### OPDRACHT
Herschrijf het deel van de gegevens dat bij het begin opent en sluit met de regel waarin "Tailgate/Rear Door Lock Included w/Power Door" staat, waarbij je "Steel" vervangt door "Alloy" en verder niets verandert.

══ OEFENMATERIAAL ══

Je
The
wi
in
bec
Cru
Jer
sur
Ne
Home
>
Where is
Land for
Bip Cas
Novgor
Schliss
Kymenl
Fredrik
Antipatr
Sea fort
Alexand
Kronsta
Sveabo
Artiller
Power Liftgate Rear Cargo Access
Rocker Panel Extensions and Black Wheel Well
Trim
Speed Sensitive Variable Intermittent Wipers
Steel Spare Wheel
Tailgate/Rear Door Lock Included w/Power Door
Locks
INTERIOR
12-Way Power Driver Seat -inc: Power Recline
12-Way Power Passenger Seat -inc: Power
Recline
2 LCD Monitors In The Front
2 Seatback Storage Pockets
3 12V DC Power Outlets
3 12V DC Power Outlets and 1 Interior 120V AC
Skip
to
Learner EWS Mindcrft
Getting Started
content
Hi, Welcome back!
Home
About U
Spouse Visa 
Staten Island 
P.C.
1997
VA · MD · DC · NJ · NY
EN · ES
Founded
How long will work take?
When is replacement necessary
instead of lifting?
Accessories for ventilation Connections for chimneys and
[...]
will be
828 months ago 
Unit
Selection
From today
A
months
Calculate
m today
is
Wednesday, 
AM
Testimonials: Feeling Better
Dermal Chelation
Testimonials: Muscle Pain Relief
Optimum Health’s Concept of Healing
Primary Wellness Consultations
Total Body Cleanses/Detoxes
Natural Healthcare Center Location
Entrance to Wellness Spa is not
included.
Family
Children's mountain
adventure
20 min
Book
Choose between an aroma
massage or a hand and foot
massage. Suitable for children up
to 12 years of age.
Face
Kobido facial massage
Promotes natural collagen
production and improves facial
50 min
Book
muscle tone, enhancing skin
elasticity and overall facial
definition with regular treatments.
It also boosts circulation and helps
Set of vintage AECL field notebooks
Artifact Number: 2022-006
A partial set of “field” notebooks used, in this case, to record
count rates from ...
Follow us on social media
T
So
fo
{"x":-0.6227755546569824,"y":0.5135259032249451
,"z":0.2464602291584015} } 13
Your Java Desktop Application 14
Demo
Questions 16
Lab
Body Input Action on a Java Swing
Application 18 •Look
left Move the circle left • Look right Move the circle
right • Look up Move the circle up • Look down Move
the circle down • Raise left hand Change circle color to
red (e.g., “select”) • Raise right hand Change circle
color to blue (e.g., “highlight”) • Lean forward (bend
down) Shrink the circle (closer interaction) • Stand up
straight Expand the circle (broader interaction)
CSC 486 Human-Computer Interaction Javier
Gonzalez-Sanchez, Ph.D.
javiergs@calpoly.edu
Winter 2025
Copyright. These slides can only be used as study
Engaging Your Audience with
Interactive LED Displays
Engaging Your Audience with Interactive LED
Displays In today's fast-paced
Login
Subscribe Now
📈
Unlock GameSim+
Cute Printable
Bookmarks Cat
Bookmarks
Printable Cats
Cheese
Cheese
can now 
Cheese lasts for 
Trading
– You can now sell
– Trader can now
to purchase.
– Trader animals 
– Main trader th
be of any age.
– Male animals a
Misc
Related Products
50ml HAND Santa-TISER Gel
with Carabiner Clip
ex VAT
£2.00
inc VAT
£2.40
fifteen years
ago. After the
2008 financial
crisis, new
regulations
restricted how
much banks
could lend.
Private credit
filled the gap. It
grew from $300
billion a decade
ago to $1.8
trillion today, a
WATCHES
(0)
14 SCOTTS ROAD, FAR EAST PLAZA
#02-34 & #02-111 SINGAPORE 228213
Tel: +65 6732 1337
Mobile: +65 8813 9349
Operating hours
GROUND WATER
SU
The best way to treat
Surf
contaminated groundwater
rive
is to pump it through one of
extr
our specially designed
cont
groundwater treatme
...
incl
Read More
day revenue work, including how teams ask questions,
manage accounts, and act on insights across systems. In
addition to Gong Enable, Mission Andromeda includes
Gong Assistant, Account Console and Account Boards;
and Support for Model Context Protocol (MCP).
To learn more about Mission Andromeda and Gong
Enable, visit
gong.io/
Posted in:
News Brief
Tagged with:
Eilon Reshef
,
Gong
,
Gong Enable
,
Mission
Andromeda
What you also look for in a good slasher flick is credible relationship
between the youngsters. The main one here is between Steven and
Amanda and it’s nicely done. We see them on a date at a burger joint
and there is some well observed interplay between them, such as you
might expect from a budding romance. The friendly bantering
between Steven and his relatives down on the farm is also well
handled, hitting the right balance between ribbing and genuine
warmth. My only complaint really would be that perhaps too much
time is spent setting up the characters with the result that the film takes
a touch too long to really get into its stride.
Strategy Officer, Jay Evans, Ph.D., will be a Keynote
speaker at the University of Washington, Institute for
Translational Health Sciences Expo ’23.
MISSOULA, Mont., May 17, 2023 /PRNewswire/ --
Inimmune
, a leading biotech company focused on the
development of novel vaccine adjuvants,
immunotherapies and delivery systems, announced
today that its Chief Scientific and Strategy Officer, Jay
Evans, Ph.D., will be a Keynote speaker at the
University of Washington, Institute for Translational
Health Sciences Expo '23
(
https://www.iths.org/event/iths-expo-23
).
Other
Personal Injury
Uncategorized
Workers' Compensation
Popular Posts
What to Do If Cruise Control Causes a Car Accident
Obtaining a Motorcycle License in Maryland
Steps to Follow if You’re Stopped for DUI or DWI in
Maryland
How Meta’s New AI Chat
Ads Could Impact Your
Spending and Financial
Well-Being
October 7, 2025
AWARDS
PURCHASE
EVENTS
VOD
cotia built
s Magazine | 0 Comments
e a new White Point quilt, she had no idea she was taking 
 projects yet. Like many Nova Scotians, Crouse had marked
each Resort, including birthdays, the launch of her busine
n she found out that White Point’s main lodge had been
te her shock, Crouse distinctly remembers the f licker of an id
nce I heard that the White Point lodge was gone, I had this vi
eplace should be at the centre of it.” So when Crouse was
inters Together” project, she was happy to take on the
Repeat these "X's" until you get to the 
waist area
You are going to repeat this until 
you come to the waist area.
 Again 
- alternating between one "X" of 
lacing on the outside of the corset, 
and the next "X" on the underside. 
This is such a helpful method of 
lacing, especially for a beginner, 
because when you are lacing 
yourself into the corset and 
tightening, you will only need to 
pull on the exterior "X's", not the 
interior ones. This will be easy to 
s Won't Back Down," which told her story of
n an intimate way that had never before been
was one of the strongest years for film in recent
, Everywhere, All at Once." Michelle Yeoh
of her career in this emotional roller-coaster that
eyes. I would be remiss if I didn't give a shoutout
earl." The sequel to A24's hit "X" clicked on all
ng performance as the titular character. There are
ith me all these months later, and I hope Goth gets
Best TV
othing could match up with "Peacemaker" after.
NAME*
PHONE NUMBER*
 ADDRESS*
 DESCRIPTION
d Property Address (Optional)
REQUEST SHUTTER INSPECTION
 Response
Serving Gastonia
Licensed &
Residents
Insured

═══

### JOUW OPLOSSING
Je
The
wi
in
bec
Cru
Jer
sur
Ne
Home
>
Where is
Land for
Bip Cas
Novgor
Schliss
Kymenl
Fredrik
Antipatr
Sea fort
Alexand
Kronsta
Sveabo
Artiller
Power Liftgate Rear Cargo Access
Rocker Panel Extensions and Black Wheel Well
Trim
Speed Sensitive Variable Intermittent Wipers
Alloy Spare Wheel
Tailgate/Rear Door Lock Included w/Power Door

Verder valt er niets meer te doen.